Energy-conserving hyper-reduction and temporal localization for reduced order models of the incompressible Navier-Stokes equations

Abstract

A novel hyper-reduction method is proposed that conserves kinetic energy and momentum for reduced order models of the incompressible Navier-Stokes equations. The main advantage of conservation of kinetic energy is that it endows the hyper-reduced order model (hROM) with a nonlinear stability property. The new method poses the discrete empirical interpolation method (DEIM) as a minimization problem and subsequently imposes constraints to conserve kinetic energy. Two methods are proposed to improve the robustness of the new method against error accumulation: oversampling and Mahalanobis regularization. Mahalanobis regularization has the benefit of not requiring additional measurement points.
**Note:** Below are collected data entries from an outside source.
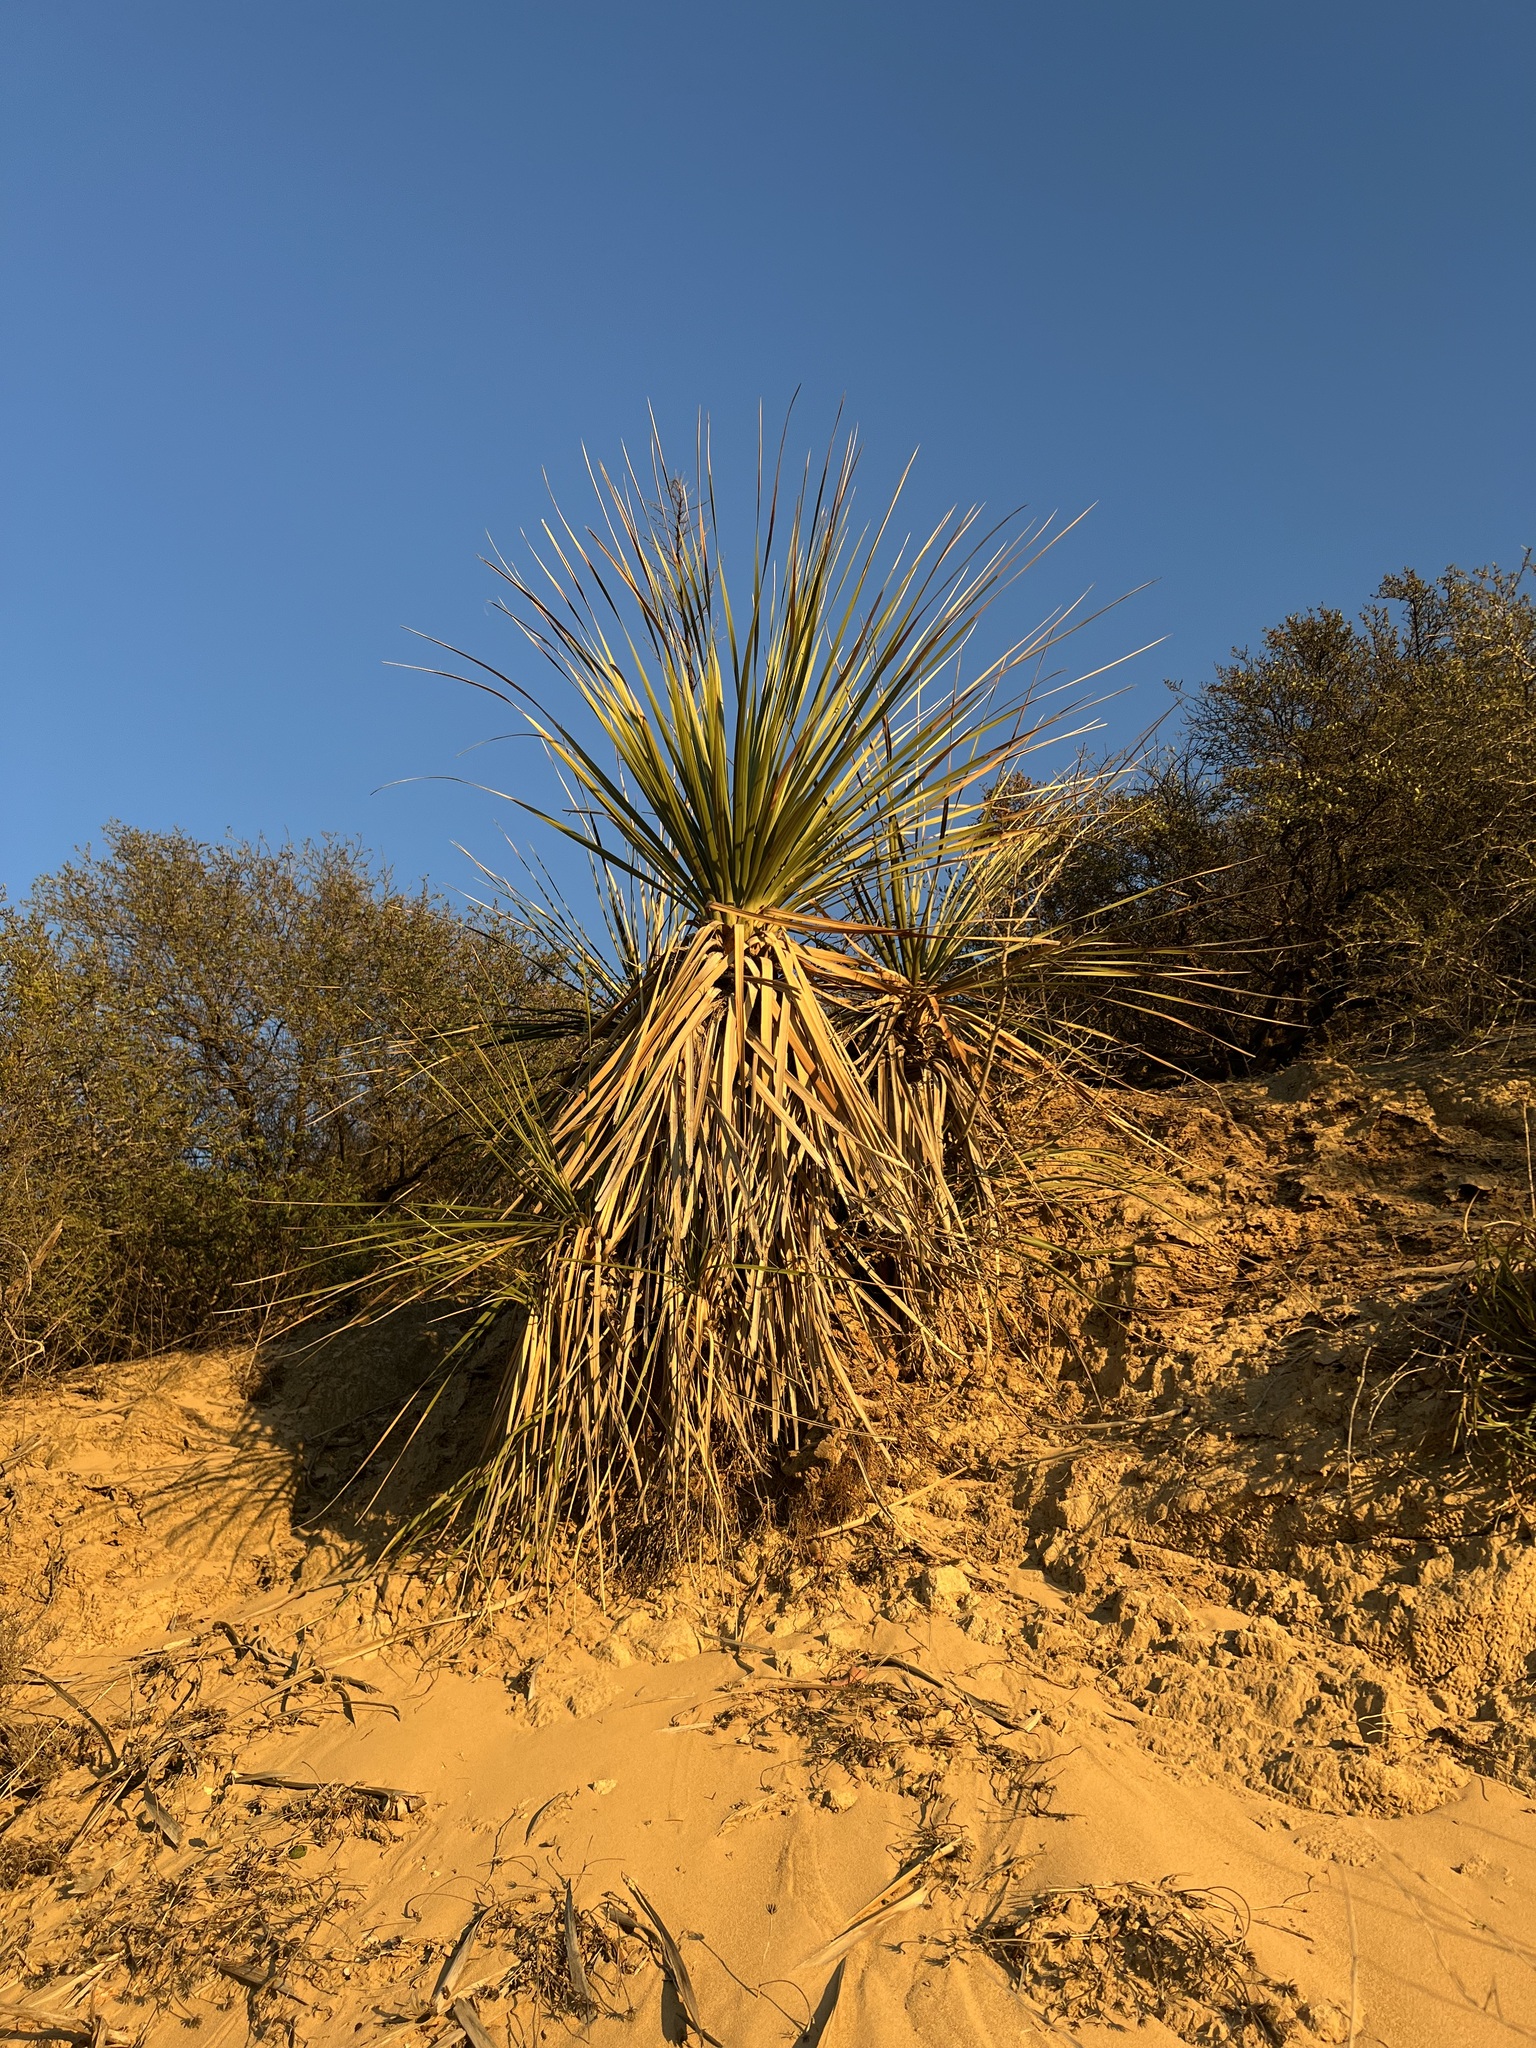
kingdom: Plantae
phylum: Tracheophyta
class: Liliopsida
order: Asparagales
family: Asparagaceae
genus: Nolina
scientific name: Nolina cismontana
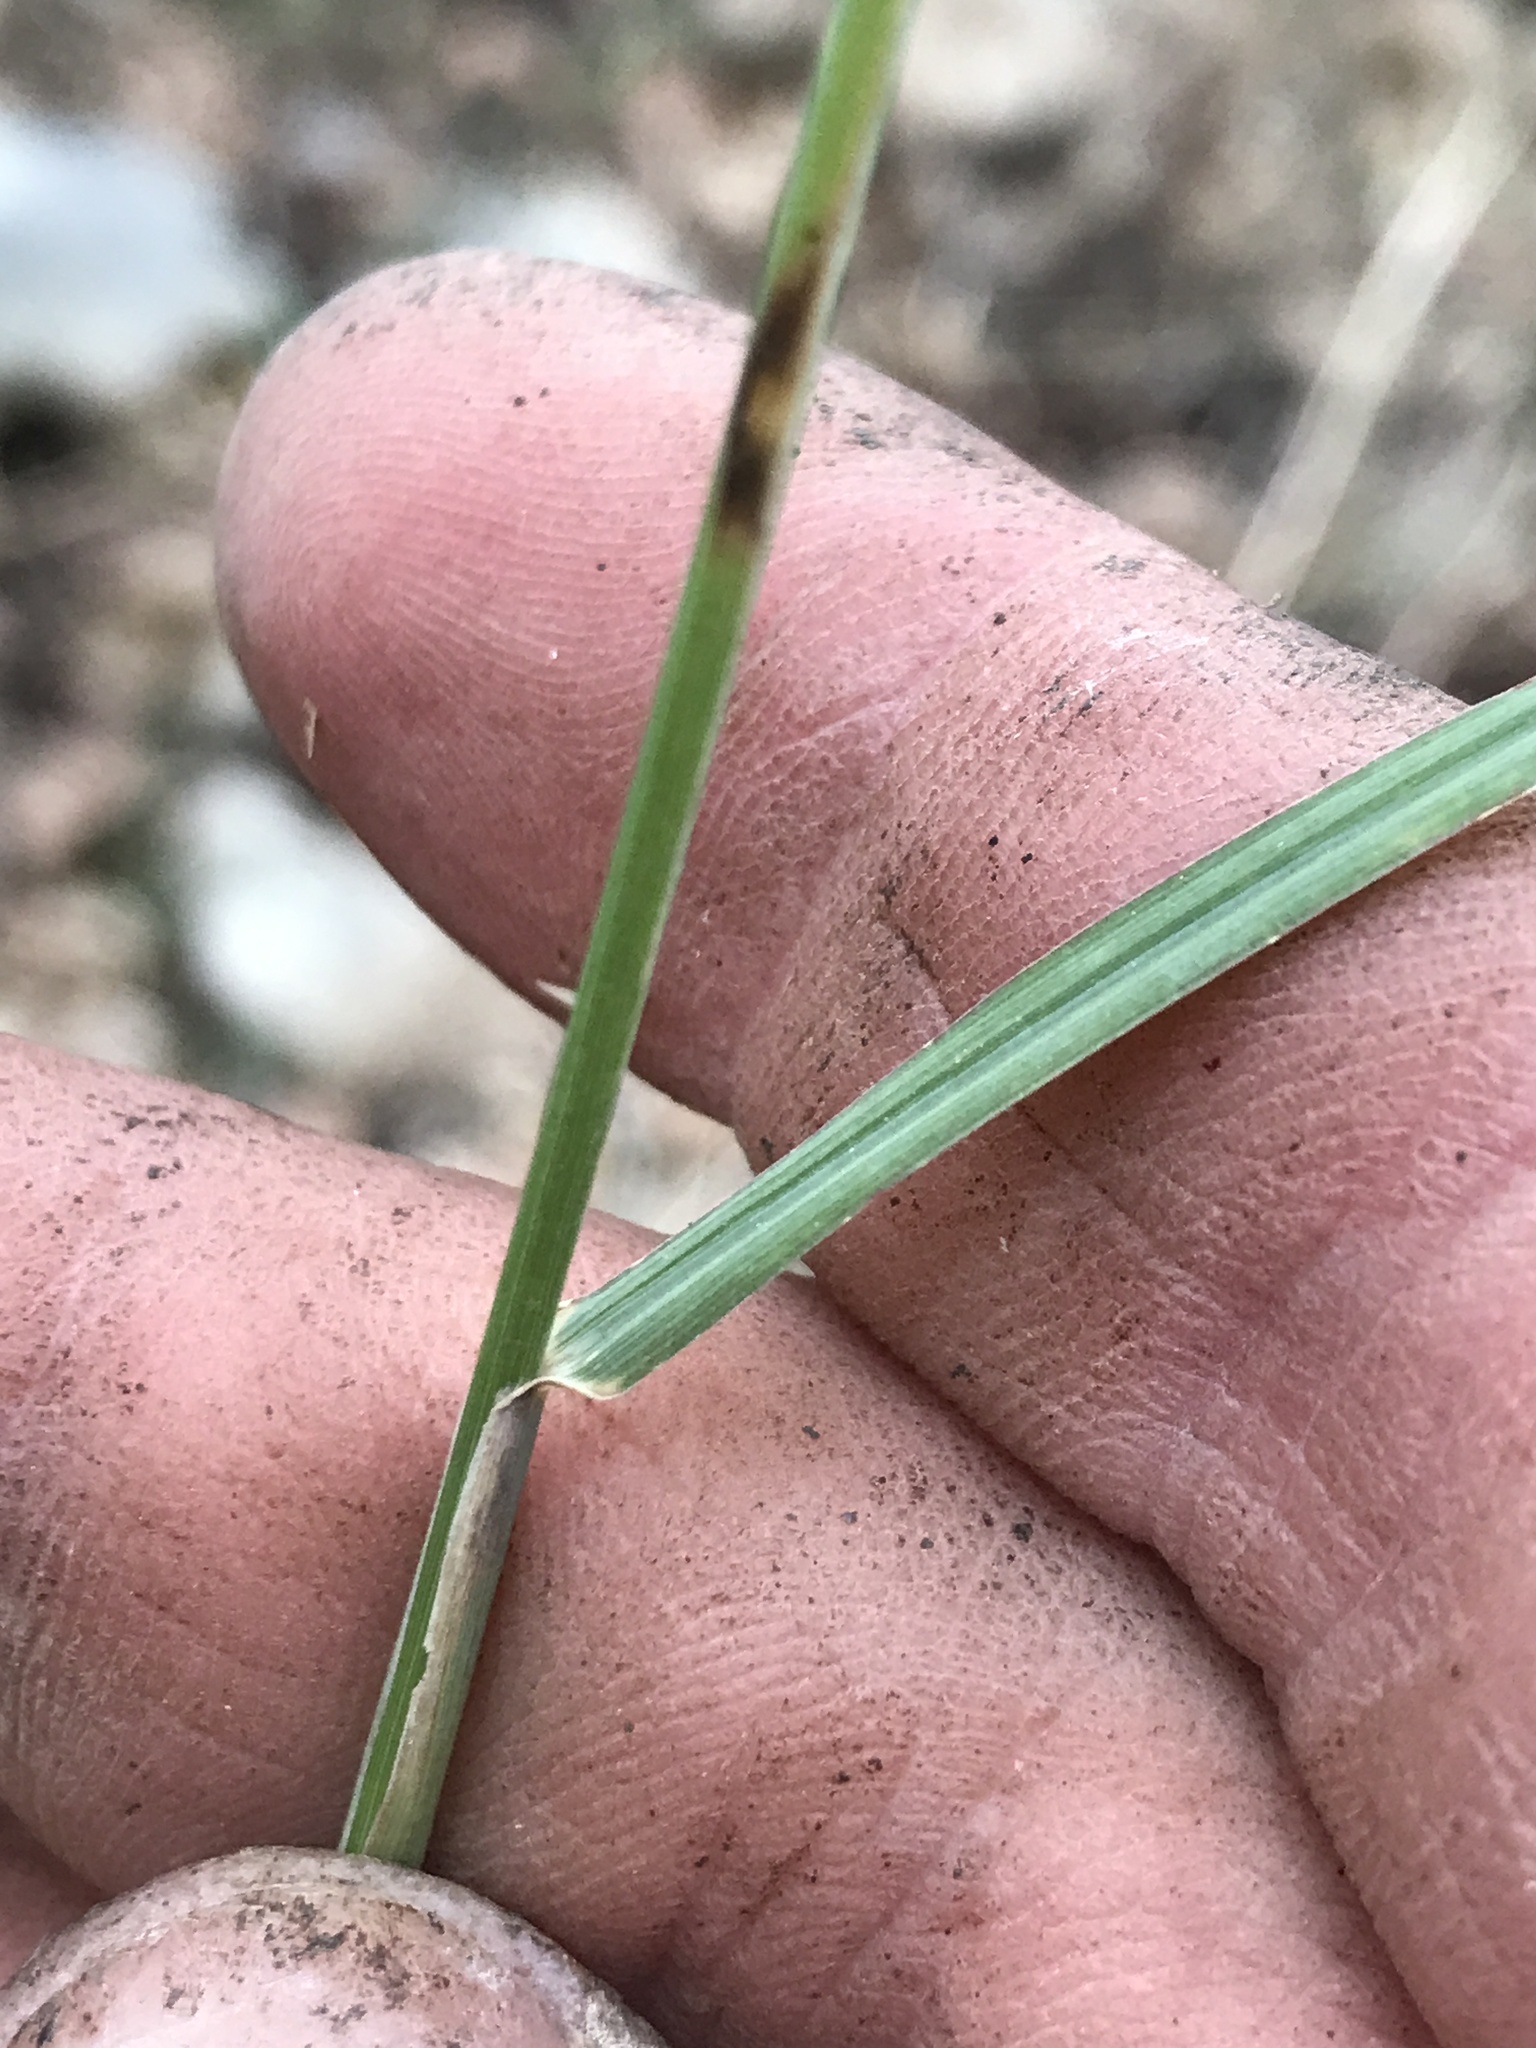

Furthermore, a novel method is proposed to perform energy- and momentum-conserving temporal localization with the principle interval decomposition: new interface conditions are derived such that energy and momentum are conserved for a full time-integration instead of only during separate intervals. The performance of the new energy- and momentum-conserving hyper-reduction methods and the energy- and momentum-conserving temporal localization method is analysed using three convection-dominated test cases; a shear-layer roll-up, two-dimensional homogeneous isotropic turbulence and a time-periodic inviscid flow consisting of a vortex in a uniform background flow. Our main finding is that energy conservation in combination with oversampling or regularization leads to a robust method with excellent long time stability properties. When any of these two ingredients is missing, accuracy and/or stability is significantly impaired.